—«Bien; maintenant apporte-nous les assiettes, mais avec la rapidité de l’éclair.»
—«Je suis paresseux», poursuivit Bruant. «Sept mois pour une simple chanson. A Biribi! Et si vous saviez combien de temps il y a que cette idée d’ajouter à ma collection les compagnies de discipline d’Afrique m’obsède. Car c’est le complément de la canaille d’ici, ceux qui sont envoyés là-bas en Algérie, à Biribi, comme ils disent, pour avoir été de fortes têtes au régiment.
«En Afrique, il y a deux légions, en dehors du cadre régulier de l’armée: la légion étrangère composée de déserteurs et de malheureux de toutes les nations du monde, et les compagnies de discipline, qui représentent le niveau le plus bas auquel un homme puisse arriver. Pour apprendre ce qu’ils chantaient, j’ai fait demander à un sergent de consigne de là-bas de me noter leurs airs populaires. Mais les gredins ne chantaient que des chansons de Paris. Au contraire, la légion étrangère a des mélodies très belles et très originales; c’est tout naturel, puisqu’il s’y trouve nombre d’Autrichiens, qui ont apporté en Afrique leurs chansons populaires. Celles-là m’ont inspiré la composition d’un air à la fois animé et traînant, qui s’adapte autant aux paroles fières d’un homme qui a brûlé ses vaisseaux qu’à la tristesse morne de ses jours de désespoir.

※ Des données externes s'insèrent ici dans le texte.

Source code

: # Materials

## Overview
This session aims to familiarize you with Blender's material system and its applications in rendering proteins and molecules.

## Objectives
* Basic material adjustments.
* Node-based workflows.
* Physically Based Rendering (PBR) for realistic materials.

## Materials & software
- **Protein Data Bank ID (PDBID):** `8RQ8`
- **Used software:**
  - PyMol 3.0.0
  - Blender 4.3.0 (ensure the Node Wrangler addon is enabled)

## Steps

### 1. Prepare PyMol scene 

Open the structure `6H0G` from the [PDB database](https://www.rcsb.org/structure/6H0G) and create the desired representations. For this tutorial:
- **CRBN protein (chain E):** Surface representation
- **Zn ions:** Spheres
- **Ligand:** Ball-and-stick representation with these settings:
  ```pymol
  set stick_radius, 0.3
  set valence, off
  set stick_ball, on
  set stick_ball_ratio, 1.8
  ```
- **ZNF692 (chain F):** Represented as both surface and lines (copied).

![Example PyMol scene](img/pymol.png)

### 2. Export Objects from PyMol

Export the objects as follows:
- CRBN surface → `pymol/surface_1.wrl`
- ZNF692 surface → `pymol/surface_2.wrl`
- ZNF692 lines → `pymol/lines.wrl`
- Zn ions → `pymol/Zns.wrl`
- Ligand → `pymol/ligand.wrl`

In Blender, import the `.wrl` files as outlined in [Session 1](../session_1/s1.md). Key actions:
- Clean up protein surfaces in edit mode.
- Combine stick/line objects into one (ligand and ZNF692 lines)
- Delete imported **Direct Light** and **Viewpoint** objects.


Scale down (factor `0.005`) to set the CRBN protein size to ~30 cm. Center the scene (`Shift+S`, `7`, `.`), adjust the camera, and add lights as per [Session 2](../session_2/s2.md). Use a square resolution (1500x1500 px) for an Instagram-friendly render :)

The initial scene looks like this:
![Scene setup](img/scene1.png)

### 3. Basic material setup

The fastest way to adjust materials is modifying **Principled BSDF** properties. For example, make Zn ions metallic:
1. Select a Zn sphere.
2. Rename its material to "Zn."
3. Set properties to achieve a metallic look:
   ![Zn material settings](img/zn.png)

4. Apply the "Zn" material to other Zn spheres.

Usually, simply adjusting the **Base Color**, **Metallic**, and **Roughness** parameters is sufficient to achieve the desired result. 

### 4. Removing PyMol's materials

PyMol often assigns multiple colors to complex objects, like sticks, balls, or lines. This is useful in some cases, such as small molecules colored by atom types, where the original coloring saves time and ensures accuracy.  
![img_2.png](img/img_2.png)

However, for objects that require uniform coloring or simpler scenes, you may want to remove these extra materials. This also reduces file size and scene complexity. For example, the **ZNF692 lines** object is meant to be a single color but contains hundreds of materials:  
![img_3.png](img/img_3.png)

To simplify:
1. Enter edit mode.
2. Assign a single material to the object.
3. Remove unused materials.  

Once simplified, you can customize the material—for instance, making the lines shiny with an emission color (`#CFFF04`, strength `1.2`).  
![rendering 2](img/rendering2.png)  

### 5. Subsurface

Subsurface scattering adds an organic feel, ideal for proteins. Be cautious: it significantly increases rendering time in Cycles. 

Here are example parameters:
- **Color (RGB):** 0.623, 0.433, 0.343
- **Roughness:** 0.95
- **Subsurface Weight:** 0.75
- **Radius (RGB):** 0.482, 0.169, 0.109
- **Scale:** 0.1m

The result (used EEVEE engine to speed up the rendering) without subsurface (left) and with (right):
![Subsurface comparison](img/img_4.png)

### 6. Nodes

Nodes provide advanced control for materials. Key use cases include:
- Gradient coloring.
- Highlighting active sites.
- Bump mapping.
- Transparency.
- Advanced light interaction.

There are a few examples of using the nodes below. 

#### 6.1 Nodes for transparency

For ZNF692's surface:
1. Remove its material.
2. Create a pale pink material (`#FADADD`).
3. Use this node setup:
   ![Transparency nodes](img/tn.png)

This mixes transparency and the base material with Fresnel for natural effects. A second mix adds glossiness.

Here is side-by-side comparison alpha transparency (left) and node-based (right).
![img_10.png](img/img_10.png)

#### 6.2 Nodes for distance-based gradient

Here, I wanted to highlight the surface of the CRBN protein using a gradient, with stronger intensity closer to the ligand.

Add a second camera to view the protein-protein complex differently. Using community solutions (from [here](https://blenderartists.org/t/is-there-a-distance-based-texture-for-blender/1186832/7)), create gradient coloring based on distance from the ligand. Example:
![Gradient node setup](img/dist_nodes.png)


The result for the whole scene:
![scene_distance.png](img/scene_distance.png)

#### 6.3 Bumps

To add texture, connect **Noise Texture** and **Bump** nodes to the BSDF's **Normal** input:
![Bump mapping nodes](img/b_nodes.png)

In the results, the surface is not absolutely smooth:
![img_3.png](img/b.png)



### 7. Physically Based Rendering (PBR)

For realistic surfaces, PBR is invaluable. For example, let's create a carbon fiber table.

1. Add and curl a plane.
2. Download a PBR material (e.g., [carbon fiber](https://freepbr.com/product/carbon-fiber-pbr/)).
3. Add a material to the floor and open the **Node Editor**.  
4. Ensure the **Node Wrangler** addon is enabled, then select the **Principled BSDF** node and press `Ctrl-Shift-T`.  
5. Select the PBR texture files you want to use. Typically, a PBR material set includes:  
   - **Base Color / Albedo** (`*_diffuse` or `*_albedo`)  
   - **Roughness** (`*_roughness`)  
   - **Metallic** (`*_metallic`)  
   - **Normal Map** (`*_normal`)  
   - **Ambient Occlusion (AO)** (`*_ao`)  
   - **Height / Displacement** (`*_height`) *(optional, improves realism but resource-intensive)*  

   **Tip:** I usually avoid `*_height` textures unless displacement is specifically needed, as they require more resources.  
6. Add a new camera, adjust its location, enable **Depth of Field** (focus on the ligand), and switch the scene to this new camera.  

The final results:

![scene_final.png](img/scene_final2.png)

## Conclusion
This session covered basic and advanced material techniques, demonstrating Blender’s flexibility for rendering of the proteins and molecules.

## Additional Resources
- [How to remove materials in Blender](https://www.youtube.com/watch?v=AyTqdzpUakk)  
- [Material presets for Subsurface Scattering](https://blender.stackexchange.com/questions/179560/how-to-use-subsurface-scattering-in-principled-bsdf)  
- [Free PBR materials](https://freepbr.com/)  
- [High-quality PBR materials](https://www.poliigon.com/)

«Mais ces paroles: ah! qu’elles m’ont coûté de peine avant d’avoir trouvé la disposition d’esprit qu’on a dans l’existence de Biribi. Tenez, voilà mes archives particulières,» et Bruant sortit d’un tiroir une liasse de papiers. «Ce sont des lettres envoyées par les soldats d’Afrique à leurs marmites, qui font le trottoir sur les boulevards extérieurs; des lettres authentiques, vous pouvez m’en croire; je les ai prises moi-même dans les tables de nuit de ces demoiselles. Que ne fait-on pas par amour de l’art! Parcourez-les, si vous voulez bien, tandis que François donnera des cigares.

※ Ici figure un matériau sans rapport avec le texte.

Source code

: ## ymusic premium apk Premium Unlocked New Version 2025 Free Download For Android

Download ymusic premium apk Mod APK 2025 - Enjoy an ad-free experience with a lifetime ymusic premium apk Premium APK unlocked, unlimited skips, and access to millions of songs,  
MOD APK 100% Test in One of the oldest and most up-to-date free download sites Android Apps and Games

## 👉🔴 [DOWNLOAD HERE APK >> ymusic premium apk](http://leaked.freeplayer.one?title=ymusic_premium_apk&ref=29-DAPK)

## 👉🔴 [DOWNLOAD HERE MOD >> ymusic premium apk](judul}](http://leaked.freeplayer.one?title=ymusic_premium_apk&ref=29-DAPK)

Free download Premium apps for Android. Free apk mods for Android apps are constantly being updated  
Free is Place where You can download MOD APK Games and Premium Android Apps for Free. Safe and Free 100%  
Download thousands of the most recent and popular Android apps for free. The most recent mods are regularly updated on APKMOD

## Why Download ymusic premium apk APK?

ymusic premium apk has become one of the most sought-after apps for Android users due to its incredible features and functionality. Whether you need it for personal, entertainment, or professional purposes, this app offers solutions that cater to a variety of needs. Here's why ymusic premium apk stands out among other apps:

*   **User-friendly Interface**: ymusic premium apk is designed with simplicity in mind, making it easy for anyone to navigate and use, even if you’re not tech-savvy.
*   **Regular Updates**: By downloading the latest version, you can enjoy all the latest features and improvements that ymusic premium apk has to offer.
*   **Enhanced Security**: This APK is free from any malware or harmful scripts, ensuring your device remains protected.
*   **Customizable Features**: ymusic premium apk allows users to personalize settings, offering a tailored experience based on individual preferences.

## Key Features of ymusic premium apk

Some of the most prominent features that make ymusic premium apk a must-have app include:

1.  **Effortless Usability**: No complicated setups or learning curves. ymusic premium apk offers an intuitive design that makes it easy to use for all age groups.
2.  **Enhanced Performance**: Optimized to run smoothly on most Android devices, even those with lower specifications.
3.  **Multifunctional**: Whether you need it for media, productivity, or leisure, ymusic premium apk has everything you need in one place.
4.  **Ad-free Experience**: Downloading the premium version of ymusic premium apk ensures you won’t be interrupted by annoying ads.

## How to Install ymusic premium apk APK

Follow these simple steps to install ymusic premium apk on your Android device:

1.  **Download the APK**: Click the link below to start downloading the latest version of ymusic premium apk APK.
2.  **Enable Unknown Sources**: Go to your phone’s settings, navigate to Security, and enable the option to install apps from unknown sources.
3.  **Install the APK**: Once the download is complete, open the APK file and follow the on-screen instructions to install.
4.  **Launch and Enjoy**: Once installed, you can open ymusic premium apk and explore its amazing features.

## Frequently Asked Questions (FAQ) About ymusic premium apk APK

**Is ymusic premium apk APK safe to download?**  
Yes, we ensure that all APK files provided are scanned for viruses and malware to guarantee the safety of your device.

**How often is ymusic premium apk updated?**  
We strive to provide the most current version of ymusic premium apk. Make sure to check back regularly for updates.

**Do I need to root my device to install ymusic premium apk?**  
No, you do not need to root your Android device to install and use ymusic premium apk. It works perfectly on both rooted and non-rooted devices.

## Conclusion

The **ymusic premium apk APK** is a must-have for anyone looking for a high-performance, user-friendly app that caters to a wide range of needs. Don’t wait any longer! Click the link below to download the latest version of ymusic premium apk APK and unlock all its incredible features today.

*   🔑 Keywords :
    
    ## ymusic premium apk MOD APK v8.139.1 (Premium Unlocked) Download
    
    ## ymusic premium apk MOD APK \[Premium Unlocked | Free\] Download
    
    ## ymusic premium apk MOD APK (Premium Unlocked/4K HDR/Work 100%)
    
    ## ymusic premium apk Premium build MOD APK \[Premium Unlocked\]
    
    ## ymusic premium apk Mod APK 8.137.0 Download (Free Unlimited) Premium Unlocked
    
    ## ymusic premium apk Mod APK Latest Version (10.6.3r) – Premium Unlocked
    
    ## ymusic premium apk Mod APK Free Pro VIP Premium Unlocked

«Nom de Dieu! imbécile, où sont les cendriers?»
—«Je n’ai pas pu les trouver!» ronronne François frappé dans sa dignité.
—«Ne pas trouver? Qui, quoi?» demande le tyran furieux.
—«Je ne les vois nulle part, chansonnier populaire,» se corrige le pauvre homme.

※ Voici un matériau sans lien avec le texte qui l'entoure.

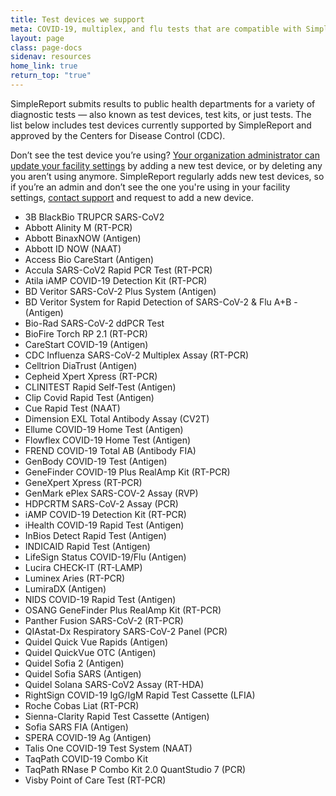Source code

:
 ```yaml
---
title: Test devices we support
meta: COVID-19, multiplex, and flu tests that are compatible with SimpleReport
layout: page
class: page-docs
sidenav: resources
home_link: true
return_top: "true"
---
```


SimpleReport submits results to public health departments for a variety of diagnostic tests — also known as test devices, test kits, or just tests. The list below includes test devices currently supported by SimpleReport and approved by the Centers for Disease Control (CDC).

Don’t see the test device you’re using? [Your organization administrator can update your facility settings](https://www.simplereport.gov/using-simplereport/manage-facility-info/update-facility-settings) by adding a new test device, or by deleting any you aren’t using anymore. SimpleReport regularly adds new test devices, so if you’re an admin and don’t see the one you're using in your facility settings, [contact support](https://www.simplereport.gov/contact-us) and request to add a new device.

- 3B BlackBio TRUPCR SARS-CoV2
- Abbott Alinity M (RT-PCR)
- Abbott BinaxNOW (Antigen)
- Abbott ID NOW (NAAT)
- Access Bio CareStart (Antigen)
- Accula SARS-CoV2 Rapid PCR Test (RT-PCR)
- Atila iAMP COVID-19 Detection Kit (RT-PCR)
- BD Veritor SARS-CoV-2 Plus System (Antigen)
- BD Veritor System for Rapid Detection of SARS-CoV-2 & Flu A+B - (Antigen)
- Bio-Rad SARS-CoV-2 ddPCR Test
- BioFire Torch RP 2.1 (RT-PCR)
- CareStart COVID-19 (Antigen)
- CDC Influenza SARS-CoV-2 Multiplex Assay (RT-PCR)
- Celltrion DiaTrust (Antigen)
- Cepheid Xpert Xpress (RT-PCR)
- CLINITEST Rapid Self-Test (Antigen)
- Clip Covid Rapid Test (Antigen)
- Cue Rapid Test (NAAT)
- Dimension EXL Total Antibody Assay (CV2T)
- Ellume COVID-19 Home Test (Antigen)
- Flowflex COVID-19 Home Test (Antigen)
- FREND COVID-19 Total AB (Antibody FIA)
- GenBody COVID-19 Test (Antigen)
- GeneFinder COVID-19 Plus RealAmp Kit (RT-PCR)
- GeneXpert Xpress (RT-PCR)
- GenMark ePlex SARS-COV-2 Assay (RVP)
- HDPCRTM SARS-CoV-2 Assay (PCR)
- iAMP COVID-19 Detection Kit (RT-PCR)
- iHealth COVID-19 Rapid Test (Antigen)
- InBios Detect Rapid Test (Antigen)
- INDICAID Rapid Test (Antigen)
- LifeSign Status COVID-19/Flu (Antigen)
- Lucira CHECK-IT (RT-LAMP)
- Luminex Aries (RT-PCR)
- LumiraDX (Antigen)
- NIDS COVID-19 Rapid Test (Antigen)
- OSANG GeneFinder Plus RealAmp Kit (RT-PCR)
- Panther Fusion SARS-CoV-2 (RT-PCR)
- QIAstat-Dx Respiratory SARS-CoV-2 Panel (PCR)
- Quidel Quick Vue Rapids (Antigen)
- Quidel QuickVue OTC (Antigen)
- Quidel Sofia 2 (Antigen)
- Quidel Sofia SARS (Antigen)
- Quidel Solana SARS-CoV2 Assay (RT-HDA)
- RightSign COVID-19 IgG/IgM Rapid Test Cassette (LFIA)
- Roche Cobas Liat (RT-PCR)
- Sienna-Clarity Rapid Test Cassette (Antigen)
- Sofia SARS FIA (Antigen)
- SPERA COVID-19 Ag (Antigen)
- Talis One COVID-19 Test System (NAAT)
- TaqPath COVID-19 Combo Kit
- TaqPath RNase P Combo Kit 2.0 QuantStudio 7 (PCR)
- Visby Point of Care Test (RT-PCR)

—«Eh bien! prends ce que tu voudras, brute! N’est-ce pas? ce sont de vraies scènes de comédie, ces lettres! Ils se plaignent, les malheureux; ils voudraient revoir la maison, ils se rappellent les bons jours d’autrefois.—Et puis, à la fin, le pot aux roses: ils demandent qu’on leur envoie de l’argent. Et pourtant, même là, il y a quelque chose de touchant: avez-vous remarqué qu’ils prient ces filles d’aller voir leurs parents: ils veulent avoir par elles des nouvelles de la famille et qu’elles racontent aux vieux ce qui se passe là-bas, en Afrique? Toujours avec l’arrière-pensée de leur soutirer de l’argent!
«Naturellement, pourquoi écriraient-ils des lettres si ce n’était pour cela! Ah! elles ne se font pas d’illusions là-dessus, celles qui les reçoivent, je vous l’assure!